How Attribution Modelling Works:
Attribution models utilize statistical research at the user level to give value to marketing initiatives. This is in contrast to models that employ aggregate data, such as marketing mix modelling. In addition to that, attribution modelling is typically referred to as the bottom-up technique of assessing marketing effectiveness. On the other hand, businesses use marketing mix modelling to assess the performance of marketing initiatives such as television, radio, print advertisements, and point-of-sale promotions. Moreover, it avoids real-time analysis in favour of yearly, biennial, or quarterly analysis utilizing aggregated past data, unlike attribution modelling.

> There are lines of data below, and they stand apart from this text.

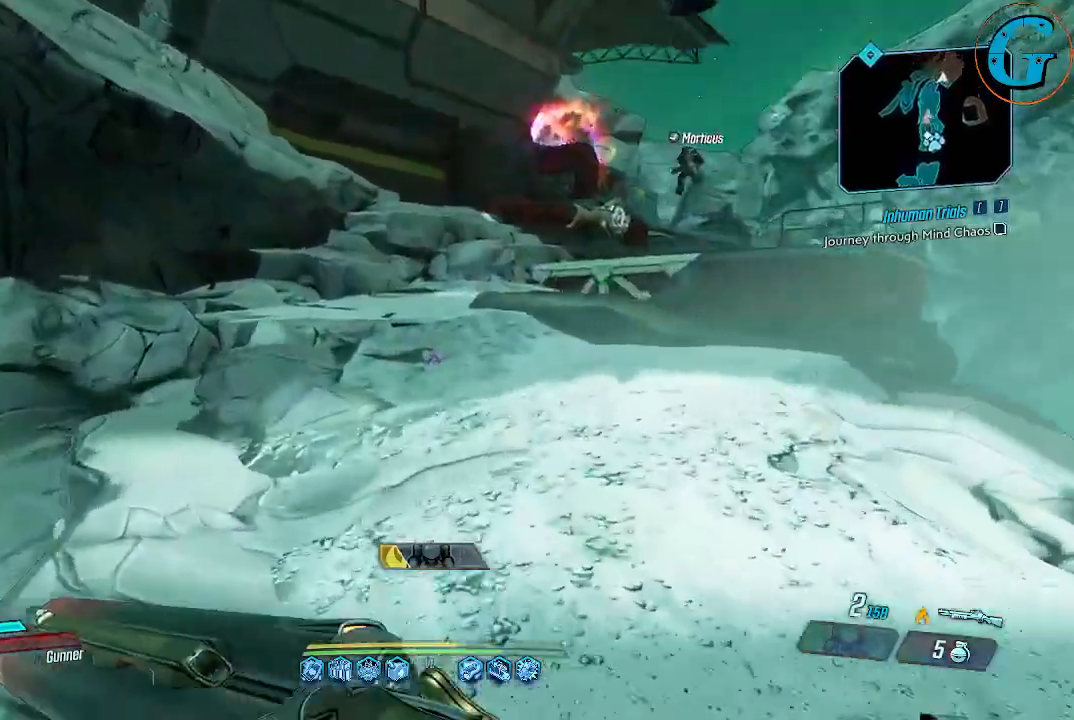
{"keys": ["shift", "w"], "mouse": [], "events": []}
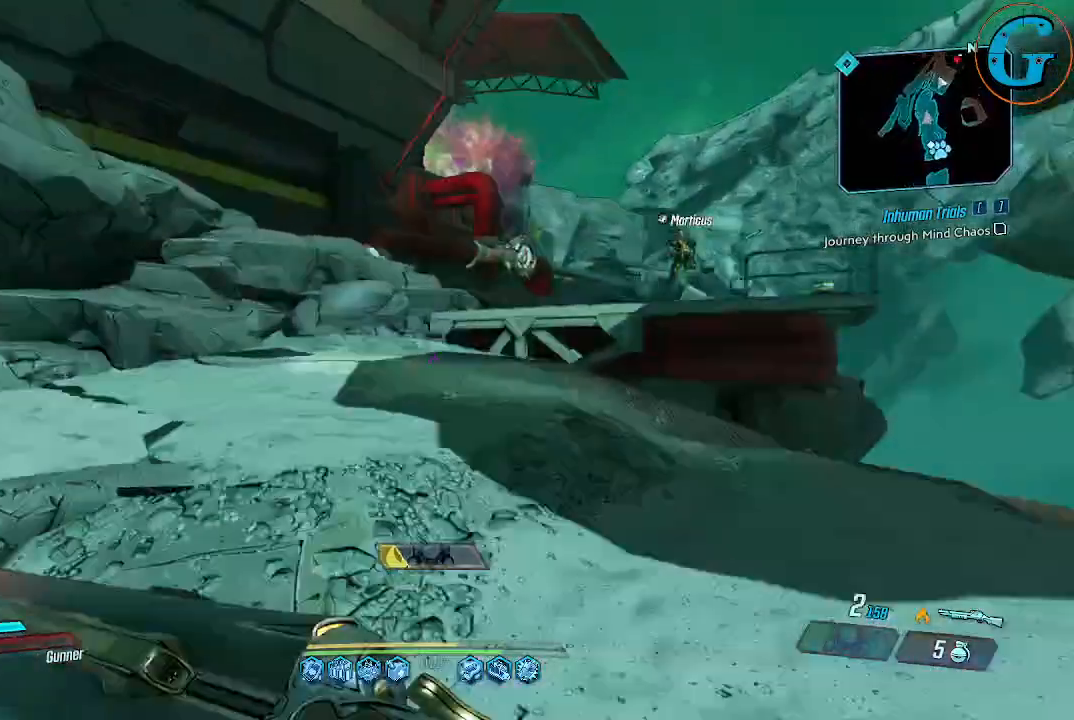
{"keys": ["a", "shift", "w"], "mouse": [], "events": [[284, "a", "down"]]}
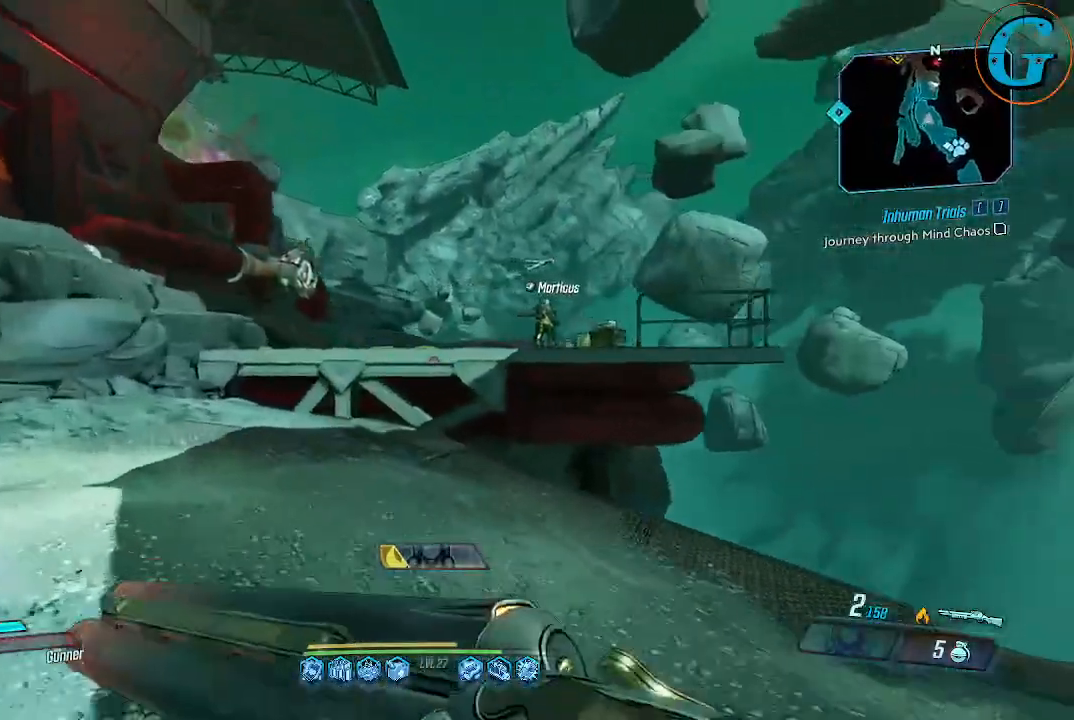
{"keys": ["shift", "space", "w"], "mouse": [], "events": [[117, "a", "up"], [484, "space", "down"]]}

Because of this person-centric approach, attribution models are more commonly used in digital marketing than in offline platforms like print advertising. In the long run, this will benefit you by making the marketing world a little less complicated and more manageable.
Furthermore, attribution modelling ultimately focuses on online sales and advertising. In addition to that, the data used here is evaluated often in real-time.
The Different Types of Attribution Models:
When it comes to choosing the best attribution model for your business, it is imperative that you hold the data needed to fulfil your objectives. With that, now that we have briefly touched on the definition of attribution and how it works, let’s dive into the different models.
Last Interaction Attribution: This model is also known as “last-click” or “last-touch.” The approach provides 100 per cent credit to the last encounter your company acquired before a customer converted. Moreover, the last interaction attribution is the standard-setting on your Google Ads campaign. Therefore, if you have never changed the attribution settings of your campaign, then chances are this is what you are using. The last interaction attribution is also known as the easiest to implement and assess among all the models.
To give you an example, say you see an ad on Google for a pair of shoes, but you haven’t decided on making a purchase yet. After a couple of days, you remember about the ad and visit the website directly to view the product details. The next day, you see the ad on Facebook, and this is where you decide to make a purchase. In this case, 100 per cent of the credit will be given to Facebook.
First Interaction Attribution: As the name suggests, the first interaction attribution focuses on the first point of contact of the conversion process.
For instance, you receive a click for your paid search channel ad today. However, your customer did not push through with the purchasing process. You then retarget the advertisement, and this time, the customer decides to make a purchase. Rather than the retargeting ad receiving the entire 100 per cent of the credit, all the credit will go to the paid search channel advertisement.
Last Non-Direct Attribution: Meanwhile, this model excludes direct traffic and gives the last channel the client browsed through before converting 100 per cent of the conversion value. Moreover, the last non-direct attribution offers a clear distinction between direct and non-direct traffic.
Linear: Linear attribution tracks each touchpoint a customer interacts with on their way to making a purchase. Furthermore, this model will allocate weight to each touchpoint in regards to generating the conversion. Typically, the distribution is equally divided by the number of interactions a user has before converting. For example, your customer went through paid search, email newsletters, social media, and other direct channels. In this case, the credit will be distributed to all four channels, meaning 25 per cent each.
While this is a simple approach, it does not acknowledge the fact that some marketing techniques are more impactful and effective than others.
Time Decay: The time decay model also gives varying weights to each touchpoint along the route to purchase. However, the difference is that this approach provides the touchpoints that were used closer to the conversion more weight than those that were used earlier in the process. Therefore, if your campaigns are frequently long and complicated, the time decay model is ideal.
Position-based: This model also involves the distribution of weights. Specifically, the first and final encounters each receive 40 per cent credit, with the remaining 20 per cent credit spread evenly across the intermediary interactions. Because of the established percentages, this approach is also known as the “U-Shaped Attribution.” It generates a complete picture of the process as it understands that the first and final clicks are usually the most significant in the customer conversion journey.
Data-driven: Lastly, the data-drive approach is a relatively new model Google Ads has introduced. It employs Google’s machine learning technology to credit the conversion process’s most influential terms. Moreover, this modelling allows you to take advantage of machine learning. Specifically, it is based on account performance and intelligent learning of which terms were most significant in the conversion journey, with conversion credit assigned appropriately. This is great for high-volume spenders who are likely to click and convert at the same time.
Overall, these models are all functional and give useful data that you can utilize to enhance your conversion rate. You should select the strategy that best matches your business objectives.